Defending Our Privacy With Backdoors
- URL: http://arxiv.org/abs/2310.08320v4
- Date: Tue, 23 Jul 2024 14:39:23 GMT
- Title: Defending Our Privacy With Backdoors
- Authors: Dominik Hintersdorf, Lukas Struppek, Daniel Neider, Kristian Kersting,
- Abstract summary: We propose an easy yet effective defense based on backdoor attacks to remove private information from vision-language models.
Specifically, by strategically inserting backdoors into text encoders, we align the embeddings of sensitive phrases with those of neutral terms-"a person" instead of the person's actual name.
Our approach provides a new "dual-use" perspective on backdoor attacks and presents a promising avenue to enhance the privacy of individuals within models trained on uncurated web-scraped data.
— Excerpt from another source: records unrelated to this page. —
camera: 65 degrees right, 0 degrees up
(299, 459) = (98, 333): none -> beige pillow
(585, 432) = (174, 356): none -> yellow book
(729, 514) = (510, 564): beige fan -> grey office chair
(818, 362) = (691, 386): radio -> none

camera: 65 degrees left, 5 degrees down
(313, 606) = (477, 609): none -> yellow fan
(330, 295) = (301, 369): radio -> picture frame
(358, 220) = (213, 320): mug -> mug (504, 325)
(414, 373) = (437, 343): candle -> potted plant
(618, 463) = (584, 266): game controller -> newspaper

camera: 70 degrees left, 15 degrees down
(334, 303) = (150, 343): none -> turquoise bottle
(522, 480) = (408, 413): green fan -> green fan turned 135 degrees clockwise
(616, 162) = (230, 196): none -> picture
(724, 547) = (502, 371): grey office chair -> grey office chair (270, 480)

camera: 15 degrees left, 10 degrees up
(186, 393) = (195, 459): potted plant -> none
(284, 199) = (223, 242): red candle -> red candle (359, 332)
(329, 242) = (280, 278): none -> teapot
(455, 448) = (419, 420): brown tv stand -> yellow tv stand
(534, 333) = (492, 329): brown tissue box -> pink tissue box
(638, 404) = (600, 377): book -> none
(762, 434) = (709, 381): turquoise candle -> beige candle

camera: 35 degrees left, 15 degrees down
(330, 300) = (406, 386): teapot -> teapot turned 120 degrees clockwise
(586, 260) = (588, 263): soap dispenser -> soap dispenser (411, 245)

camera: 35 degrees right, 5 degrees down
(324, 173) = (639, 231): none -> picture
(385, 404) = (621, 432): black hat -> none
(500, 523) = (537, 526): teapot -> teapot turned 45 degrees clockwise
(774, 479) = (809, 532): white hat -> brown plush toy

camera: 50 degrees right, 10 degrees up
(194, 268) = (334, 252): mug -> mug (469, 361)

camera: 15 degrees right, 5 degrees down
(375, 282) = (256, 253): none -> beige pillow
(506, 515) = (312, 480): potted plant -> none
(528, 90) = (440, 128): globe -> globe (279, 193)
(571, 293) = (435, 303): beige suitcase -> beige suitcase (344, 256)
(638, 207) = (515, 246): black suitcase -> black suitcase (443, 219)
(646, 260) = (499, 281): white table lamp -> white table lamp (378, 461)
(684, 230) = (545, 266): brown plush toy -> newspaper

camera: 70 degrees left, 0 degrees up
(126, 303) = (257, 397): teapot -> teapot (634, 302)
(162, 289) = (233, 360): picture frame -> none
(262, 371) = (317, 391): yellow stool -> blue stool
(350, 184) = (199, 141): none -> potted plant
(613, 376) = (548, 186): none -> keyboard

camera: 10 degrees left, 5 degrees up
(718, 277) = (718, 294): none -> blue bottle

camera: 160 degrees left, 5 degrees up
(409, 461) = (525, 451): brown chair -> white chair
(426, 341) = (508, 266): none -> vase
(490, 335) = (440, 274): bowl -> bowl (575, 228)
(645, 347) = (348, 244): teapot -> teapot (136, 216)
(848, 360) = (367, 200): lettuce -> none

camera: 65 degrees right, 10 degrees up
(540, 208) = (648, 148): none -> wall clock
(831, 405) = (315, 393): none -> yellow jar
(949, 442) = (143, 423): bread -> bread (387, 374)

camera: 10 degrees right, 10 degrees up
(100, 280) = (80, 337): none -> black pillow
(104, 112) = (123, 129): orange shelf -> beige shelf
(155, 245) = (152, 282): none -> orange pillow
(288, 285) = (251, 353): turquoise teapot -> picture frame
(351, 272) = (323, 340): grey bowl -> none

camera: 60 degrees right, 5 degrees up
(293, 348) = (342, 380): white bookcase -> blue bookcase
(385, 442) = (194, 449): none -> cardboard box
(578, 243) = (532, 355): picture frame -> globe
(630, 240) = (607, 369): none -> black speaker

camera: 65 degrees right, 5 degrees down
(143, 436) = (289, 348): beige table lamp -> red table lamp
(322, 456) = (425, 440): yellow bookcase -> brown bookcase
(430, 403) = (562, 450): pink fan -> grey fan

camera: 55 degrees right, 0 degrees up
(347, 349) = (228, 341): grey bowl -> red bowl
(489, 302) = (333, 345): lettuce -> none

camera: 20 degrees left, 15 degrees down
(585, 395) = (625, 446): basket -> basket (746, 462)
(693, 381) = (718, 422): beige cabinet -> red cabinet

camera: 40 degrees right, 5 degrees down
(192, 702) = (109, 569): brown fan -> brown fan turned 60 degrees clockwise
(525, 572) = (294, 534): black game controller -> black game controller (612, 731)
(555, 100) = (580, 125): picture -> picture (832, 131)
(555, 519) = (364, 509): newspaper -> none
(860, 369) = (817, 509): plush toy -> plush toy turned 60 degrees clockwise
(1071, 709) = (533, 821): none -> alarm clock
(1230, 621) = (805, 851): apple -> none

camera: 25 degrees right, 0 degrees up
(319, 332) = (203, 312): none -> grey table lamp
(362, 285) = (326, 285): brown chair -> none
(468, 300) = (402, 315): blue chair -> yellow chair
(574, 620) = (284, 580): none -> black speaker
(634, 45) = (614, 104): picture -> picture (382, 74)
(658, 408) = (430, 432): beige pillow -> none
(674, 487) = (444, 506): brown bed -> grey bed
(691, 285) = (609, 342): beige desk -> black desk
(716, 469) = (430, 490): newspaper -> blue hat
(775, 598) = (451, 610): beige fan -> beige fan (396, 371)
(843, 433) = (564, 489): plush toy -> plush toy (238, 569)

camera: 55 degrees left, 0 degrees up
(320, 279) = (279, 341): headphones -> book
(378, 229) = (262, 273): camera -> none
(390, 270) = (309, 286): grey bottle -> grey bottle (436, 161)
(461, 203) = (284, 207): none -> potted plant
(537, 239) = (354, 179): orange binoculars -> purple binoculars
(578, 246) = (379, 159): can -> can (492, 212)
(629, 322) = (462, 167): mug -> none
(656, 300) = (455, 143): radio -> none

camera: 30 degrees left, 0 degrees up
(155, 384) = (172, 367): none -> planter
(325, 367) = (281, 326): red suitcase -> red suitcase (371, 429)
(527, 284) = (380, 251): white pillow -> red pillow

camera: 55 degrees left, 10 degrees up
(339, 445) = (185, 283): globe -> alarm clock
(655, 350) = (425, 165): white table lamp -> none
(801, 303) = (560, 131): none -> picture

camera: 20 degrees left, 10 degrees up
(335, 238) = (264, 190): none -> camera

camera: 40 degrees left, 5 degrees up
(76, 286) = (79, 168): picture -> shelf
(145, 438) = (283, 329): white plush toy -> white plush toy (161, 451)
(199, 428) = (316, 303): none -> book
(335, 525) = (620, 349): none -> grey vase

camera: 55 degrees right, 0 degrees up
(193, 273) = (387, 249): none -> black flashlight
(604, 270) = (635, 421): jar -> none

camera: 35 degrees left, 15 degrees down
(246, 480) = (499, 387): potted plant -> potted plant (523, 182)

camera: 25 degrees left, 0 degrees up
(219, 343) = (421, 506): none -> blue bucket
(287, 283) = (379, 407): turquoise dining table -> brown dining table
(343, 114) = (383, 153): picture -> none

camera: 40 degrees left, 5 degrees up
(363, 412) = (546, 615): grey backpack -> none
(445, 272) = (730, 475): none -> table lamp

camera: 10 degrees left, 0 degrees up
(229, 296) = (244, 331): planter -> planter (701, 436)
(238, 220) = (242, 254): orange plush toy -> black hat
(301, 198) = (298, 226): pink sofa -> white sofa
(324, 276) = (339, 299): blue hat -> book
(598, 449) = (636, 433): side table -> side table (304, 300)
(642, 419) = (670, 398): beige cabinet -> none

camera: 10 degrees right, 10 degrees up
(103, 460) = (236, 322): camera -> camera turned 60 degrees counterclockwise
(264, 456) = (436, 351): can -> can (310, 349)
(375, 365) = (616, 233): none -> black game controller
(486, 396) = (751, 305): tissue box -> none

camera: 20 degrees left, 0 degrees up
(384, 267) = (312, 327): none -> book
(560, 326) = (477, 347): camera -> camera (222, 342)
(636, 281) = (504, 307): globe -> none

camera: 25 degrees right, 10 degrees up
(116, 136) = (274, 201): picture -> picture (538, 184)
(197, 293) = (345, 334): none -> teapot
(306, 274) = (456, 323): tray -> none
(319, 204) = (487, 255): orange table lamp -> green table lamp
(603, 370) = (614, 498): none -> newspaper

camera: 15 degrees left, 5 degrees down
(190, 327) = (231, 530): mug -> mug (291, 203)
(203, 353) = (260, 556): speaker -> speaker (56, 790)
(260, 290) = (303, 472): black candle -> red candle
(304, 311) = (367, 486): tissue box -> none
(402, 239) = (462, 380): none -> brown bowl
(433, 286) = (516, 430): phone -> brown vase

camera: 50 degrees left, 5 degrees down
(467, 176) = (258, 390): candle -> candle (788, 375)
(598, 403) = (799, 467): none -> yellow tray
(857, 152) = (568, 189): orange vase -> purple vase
- Score: 29.722113621868978
- License: http://arxiv.org/licenses/nonexclusive-distrib/1.0/
- Abstract: The proliferation of large AI models trained on uncurated, often sensitive web-scraped data has raised significant privacy concerns. One of the concerns is that adversaries can extract information about the training data using privacy attacks. Unfortunately, the task of removing specific information from the models without sacrificing performance is not straightforward and has proven to be challenging. We propose a rather easy yet effective defense based on backdoor attacks to remove private information, such as names and faces of individuals, from vision-language models by fine-tuning them for only a few minutes instead of re-training them from scratch. Specifically, by strategically inserting backdoors into text encoders, we align the embeddings of sensitive phrases with those of neutral terms-"a person" instead of the person's actual name. For image encoders, we map individuals' embeddings to be removed from the model to a universal, anonymous embedding. The results of our extensive experimental evaluation demonstrate the effectiveness of our backdoor-based defense on CLIP by assessing its performance using a specialized privacy attack for zero-shot classifiers. Our approach provides a new "dual-use" perspective on backdoor attacks and presents a promising avenue to enhance the privacy of individuals within models trained on uncurated web-scraped data.